Les commerçants sont surchargés en cette période de fêtes.

Du côté des commerçants, c’est avec le sourire et une dernière pointe de stress qu’on aborde cette dernière semaine de l’année. Comme partout ailleurs, c’est le rush. " On est sur le pont depuis le début du mois de décembre. Mais vous savez, on a pris l’habitude de voir que le rush le plus important est toujours celui réalisé… à la dernière minute. Le jour de Noël ou le 31 décembre, les gens s’y prennent tardivement. Ils postposent leurs achats et se retrouvent la veille au soir, sans savoir ce qu’ils vont faire à manger ou boire. C’est une tendance qui se répète d’année en année", relate la responsable d’un grand magasin de distribution situé à Athus.
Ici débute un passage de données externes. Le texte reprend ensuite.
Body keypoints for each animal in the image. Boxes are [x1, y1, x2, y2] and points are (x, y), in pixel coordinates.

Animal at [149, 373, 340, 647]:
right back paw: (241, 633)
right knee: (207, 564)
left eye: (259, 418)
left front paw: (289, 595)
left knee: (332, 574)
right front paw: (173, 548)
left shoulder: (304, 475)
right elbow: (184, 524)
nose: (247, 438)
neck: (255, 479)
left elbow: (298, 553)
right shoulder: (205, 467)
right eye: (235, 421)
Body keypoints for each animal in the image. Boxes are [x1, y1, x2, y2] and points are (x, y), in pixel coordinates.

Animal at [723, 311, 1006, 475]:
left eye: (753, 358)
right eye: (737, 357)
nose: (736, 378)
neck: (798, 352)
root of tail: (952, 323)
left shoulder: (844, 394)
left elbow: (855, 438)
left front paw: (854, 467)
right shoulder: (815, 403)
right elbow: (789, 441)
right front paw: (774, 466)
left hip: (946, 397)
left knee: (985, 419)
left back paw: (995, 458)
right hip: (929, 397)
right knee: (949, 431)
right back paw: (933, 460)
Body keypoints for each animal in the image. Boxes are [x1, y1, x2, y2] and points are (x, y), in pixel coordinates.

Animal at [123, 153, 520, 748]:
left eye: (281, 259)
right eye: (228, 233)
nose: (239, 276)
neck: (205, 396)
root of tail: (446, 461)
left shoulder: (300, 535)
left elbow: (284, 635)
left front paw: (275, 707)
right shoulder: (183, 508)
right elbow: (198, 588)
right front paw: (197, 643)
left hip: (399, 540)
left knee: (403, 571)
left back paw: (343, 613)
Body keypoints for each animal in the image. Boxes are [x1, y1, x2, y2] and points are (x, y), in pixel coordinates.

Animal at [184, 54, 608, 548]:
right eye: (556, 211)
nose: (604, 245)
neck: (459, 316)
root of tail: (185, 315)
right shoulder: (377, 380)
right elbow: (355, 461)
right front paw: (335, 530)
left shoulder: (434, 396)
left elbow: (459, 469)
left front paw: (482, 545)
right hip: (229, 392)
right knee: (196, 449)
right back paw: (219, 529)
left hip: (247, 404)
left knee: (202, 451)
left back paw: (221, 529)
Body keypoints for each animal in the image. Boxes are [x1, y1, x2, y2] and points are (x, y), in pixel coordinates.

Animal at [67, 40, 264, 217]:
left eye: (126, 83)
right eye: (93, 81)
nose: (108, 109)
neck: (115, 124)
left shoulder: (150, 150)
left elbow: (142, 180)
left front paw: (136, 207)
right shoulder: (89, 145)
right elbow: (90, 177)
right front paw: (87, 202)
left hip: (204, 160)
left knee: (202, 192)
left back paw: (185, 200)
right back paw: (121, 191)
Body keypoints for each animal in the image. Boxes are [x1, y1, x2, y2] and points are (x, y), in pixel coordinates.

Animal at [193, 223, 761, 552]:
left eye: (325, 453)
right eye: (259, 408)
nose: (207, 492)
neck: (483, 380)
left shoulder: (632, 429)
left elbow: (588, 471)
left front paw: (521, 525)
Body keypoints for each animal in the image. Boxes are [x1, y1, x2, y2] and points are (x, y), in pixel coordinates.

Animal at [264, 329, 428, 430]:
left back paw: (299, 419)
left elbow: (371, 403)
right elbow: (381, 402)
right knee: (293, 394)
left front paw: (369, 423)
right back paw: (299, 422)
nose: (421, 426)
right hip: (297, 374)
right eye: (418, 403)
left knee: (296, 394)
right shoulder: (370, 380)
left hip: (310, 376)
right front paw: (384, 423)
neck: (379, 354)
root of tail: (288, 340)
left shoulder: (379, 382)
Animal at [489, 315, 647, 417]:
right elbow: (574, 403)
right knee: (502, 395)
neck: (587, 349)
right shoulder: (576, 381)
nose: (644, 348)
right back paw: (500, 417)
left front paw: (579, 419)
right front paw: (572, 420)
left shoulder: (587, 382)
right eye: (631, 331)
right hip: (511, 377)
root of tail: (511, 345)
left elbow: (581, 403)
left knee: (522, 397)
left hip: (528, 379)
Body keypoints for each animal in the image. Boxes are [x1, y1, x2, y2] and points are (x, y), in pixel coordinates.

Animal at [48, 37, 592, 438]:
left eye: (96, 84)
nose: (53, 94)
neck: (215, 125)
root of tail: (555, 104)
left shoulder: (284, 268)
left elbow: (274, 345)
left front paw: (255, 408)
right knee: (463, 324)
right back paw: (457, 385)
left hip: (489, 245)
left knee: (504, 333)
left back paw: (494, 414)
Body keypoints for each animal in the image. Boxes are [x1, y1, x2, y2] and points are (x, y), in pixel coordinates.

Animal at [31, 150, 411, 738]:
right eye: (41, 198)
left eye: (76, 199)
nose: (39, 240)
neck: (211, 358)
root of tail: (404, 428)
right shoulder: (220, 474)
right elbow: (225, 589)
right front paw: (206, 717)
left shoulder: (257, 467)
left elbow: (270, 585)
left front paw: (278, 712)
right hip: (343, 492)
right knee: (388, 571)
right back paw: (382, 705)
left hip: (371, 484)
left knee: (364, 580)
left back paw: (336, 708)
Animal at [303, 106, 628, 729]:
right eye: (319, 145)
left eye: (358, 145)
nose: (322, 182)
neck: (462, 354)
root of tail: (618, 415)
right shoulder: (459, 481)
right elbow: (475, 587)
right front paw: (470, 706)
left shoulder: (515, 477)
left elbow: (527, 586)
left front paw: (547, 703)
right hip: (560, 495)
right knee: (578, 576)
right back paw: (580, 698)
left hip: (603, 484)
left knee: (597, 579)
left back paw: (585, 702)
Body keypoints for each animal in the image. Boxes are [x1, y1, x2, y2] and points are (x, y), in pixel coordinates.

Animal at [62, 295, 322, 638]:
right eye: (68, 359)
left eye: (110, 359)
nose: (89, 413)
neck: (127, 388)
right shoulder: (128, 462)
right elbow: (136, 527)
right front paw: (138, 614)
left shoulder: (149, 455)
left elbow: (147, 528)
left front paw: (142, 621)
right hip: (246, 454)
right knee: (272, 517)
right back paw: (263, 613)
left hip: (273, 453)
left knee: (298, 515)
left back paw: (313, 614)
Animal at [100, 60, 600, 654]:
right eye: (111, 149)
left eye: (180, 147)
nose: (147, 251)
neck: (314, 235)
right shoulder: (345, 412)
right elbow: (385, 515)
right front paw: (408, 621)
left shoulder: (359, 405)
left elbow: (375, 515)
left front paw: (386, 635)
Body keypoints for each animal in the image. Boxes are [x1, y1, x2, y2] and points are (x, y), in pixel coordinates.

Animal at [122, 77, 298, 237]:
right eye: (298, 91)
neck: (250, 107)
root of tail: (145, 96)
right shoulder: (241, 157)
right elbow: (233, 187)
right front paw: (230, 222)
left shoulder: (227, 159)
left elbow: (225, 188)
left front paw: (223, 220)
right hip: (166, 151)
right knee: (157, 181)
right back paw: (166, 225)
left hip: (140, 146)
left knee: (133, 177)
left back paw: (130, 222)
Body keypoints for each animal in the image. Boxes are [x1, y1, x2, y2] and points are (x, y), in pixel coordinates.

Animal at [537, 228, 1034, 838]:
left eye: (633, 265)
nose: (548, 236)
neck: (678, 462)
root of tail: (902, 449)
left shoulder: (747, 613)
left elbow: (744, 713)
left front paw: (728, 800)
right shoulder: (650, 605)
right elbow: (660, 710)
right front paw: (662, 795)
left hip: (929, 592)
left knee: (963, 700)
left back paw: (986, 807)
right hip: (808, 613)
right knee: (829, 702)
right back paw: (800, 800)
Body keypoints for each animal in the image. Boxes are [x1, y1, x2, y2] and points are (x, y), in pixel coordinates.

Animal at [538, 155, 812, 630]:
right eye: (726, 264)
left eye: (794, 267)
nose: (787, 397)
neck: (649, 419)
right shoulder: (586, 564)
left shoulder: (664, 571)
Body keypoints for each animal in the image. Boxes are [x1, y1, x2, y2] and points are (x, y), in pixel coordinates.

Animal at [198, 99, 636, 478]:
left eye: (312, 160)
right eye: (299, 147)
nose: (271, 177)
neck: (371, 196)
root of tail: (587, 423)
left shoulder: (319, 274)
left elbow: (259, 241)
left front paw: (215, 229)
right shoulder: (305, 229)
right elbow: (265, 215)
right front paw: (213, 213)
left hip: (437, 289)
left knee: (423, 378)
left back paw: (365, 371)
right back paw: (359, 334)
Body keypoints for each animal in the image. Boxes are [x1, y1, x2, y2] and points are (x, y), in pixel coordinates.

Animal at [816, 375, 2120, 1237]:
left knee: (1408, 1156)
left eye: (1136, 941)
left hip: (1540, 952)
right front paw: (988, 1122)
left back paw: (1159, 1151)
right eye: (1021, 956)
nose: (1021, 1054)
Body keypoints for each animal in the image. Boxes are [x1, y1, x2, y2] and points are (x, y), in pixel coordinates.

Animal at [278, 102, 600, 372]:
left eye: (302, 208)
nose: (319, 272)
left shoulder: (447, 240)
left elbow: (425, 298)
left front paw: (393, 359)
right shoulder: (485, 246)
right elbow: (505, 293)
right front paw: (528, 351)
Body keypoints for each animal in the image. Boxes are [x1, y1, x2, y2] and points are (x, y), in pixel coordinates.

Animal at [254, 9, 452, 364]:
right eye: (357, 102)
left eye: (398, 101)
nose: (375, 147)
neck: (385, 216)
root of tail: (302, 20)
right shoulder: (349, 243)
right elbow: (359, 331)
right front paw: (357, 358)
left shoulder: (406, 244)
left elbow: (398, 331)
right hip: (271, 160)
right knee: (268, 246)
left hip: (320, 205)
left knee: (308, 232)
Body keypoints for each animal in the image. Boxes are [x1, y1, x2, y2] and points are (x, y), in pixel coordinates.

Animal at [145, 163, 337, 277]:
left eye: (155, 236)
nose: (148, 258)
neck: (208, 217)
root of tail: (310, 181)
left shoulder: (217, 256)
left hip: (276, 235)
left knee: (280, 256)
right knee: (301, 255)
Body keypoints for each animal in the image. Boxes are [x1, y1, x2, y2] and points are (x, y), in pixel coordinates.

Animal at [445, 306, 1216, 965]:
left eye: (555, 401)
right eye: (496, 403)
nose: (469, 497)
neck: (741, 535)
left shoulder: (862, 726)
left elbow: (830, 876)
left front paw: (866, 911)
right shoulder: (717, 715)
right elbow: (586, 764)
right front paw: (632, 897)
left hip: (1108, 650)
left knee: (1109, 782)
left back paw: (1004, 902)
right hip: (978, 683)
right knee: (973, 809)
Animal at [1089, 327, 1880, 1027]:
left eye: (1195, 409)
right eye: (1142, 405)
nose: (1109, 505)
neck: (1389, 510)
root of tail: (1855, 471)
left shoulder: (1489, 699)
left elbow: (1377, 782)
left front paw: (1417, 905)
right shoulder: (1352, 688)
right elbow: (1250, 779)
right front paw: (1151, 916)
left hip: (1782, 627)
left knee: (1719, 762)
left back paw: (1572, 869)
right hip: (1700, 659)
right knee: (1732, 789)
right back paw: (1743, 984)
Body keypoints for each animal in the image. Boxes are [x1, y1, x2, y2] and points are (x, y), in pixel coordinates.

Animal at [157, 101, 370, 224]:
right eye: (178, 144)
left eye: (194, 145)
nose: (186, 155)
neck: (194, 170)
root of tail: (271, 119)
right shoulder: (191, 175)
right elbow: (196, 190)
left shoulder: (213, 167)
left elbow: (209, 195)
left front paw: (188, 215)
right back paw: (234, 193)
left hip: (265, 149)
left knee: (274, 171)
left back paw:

Il y a aussi des habitudes qui ne changent guère. On pense ici au coiffeur, pour qui ce rendez-vous est incontournable avant la fête prévue en soirée. "De mon côté, les clients se comptent à la pelle et je dois refuser du monde. C’est clair que Noël/Nouvel An est une des semaines les plus chargées de l’année dans notre secteur."

Et cela, jusqu’au dernier jour de l’année. "Le 31 est peut-être un peu plus stressant car on doit se lever très tôt et on sait qu’on finira très tard. Dans mon agenda, j’ai noté un dernier rendez-vous le 31 à 21 h 15 chez un client", explique Maria, cette coiffeuse à domicile qui a la particularité de travailler en Belgique et au Luxembourg.

Comme pour les courses en grandes surfaces, cette coiffeuse nous apprend que les tarifs varient également de quelques euros en fonction du pays. Ce n’est pas une surprise quand on connaît le pouvoir d’achat de nos voisins. "À moi aussi d’en profiter, sans abuser", confie-t-elle.